Une infamie se prépare dans le secret du palais présidentiel

D’autant plus qu’en début juillet dernier, le chef de l’Etat mauritanien affirmait, sans sourciller, sur les antennes d’une chaîne internationale : « Je respecterai la Constitution. Cette histoire de troisième mandat relève d’une propagande de l’opposition, mais elle sera balayée par la réalité ». A la lumière de ces déclarations contradictoires, la question que l’on pourrait se poser, est la suivante : à quel jeu jouent le président mauritanien et son porte-parole ? Car, la tenue de tels propos, à seulement quelques semaines d’intervalle, ne peut que semer le doute et la confusion dans les esprits, surtout de tous ceux qui croyaient jusque-là en la bonne foi du maître de Nouakchott.
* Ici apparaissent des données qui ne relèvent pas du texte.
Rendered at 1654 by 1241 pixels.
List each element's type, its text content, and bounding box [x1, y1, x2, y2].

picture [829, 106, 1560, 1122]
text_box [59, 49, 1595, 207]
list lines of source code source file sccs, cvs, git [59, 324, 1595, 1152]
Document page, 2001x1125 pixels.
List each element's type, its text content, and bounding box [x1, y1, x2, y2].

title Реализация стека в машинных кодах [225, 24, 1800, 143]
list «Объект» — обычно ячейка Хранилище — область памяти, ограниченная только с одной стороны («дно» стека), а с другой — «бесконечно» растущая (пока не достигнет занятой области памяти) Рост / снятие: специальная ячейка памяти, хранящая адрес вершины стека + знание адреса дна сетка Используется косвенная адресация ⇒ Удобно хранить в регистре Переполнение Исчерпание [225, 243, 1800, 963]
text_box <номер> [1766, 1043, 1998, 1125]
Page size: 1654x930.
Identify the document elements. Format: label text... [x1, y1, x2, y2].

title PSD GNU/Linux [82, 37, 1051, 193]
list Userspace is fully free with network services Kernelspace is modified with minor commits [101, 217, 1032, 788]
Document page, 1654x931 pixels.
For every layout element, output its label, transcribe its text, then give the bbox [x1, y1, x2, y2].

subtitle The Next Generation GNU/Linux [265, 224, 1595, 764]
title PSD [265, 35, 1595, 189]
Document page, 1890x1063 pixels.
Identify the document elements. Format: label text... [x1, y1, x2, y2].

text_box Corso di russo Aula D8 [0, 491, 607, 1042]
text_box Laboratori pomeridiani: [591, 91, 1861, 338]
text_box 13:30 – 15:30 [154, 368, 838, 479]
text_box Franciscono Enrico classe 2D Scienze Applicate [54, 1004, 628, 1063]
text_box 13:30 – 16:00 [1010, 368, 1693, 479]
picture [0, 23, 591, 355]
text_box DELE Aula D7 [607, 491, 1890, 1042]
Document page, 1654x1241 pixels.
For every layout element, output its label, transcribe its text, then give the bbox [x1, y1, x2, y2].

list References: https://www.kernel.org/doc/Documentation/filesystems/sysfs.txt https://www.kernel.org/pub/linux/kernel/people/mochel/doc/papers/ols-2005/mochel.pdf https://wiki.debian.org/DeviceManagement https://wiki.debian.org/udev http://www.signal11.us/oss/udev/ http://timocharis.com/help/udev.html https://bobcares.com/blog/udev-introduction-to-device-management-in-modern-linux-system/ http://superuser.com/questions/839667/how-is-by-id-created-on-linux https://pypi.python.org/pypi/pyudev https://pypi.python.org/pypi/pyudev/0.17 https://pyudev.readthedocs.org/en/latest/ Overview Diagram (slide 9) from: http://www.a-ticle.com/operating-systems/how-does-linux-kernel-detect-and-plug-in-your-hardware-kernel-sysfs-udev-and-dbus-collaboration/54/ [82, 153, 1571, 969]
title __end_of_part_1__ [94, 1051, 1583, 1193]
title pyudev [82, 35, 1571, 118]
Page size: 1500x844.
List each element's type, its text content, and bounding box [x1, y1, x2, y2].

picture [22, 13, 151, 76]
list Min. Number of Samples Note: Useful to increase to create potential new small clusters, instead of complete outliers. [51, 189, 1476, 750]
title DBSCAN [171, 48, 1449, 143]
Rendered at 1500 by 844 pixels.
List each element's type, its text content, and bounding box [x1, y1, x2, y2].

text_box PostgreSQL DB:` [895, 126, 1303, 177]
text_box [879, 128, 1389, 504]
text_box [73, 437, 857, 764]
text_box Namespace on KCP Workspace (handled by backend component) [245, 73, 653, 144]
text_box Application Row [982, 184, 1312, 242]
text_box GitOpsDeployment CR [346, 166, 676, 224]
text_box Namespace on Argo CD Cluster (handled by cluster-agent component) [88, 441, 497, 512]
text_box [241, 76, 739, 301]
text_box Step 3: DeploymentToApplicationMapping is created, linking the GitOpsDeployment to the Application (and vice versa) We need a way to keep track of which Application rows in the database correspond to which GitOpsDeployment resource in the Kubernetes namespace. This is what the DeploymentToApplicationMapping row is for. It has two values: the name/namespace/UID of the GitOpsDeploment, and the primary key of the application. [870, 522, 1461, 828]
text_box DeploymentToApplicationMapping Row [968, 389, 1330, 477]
Car, la question est tellement grave qu’il est difficile de s’imaginer qu’il s’agit là de propos d’un simple zélateur qui n’est pas loin de prendre ses rêves pour la réalité.  C’est pourquoi le président mauritanien gagnerait à clarifier la situation au plus vite, en recadrant son ministre, s’il le faut. Il y va de sa propre crédibilité. Autrement, il y aurait de fortes raisons de croire que les propos de son porte-parole traduisent bel et bien le fond de sa pensée et que c’est en fidèle émissaire en mission commandée, que ce dernier a parlé à la place de son maître. Car, Mohamed Lemine Ould Cheikh, puisque c’est de lui qu’il s’agit, n’est pas n’importe qui. C’est un proche collaborateur du chef de l’Etat, qui n’est pas à ses premiers propos polémiques. Et il est difficile de penser qu’il puisse aller aussi loin sans avoir l’aval de son mentor. C’est pourquoi il y a lieu de croire que malgré les assurances du chef de l’Etat, une infamie se prépare dans le secret du palais présidentiel. Et les propos du porte-parole du gouvernement pourraient être l’un de ces ballons de sonde dont sont favoris les dictateurs, lorsqu’ils s’apprêtent à jouer un tour pendable à leur peuple. A moins que dans le cas d’espèce, la décision ne soit déjà prise et qu’il ne reste qu’à faire avaler la pilule amère au peuple.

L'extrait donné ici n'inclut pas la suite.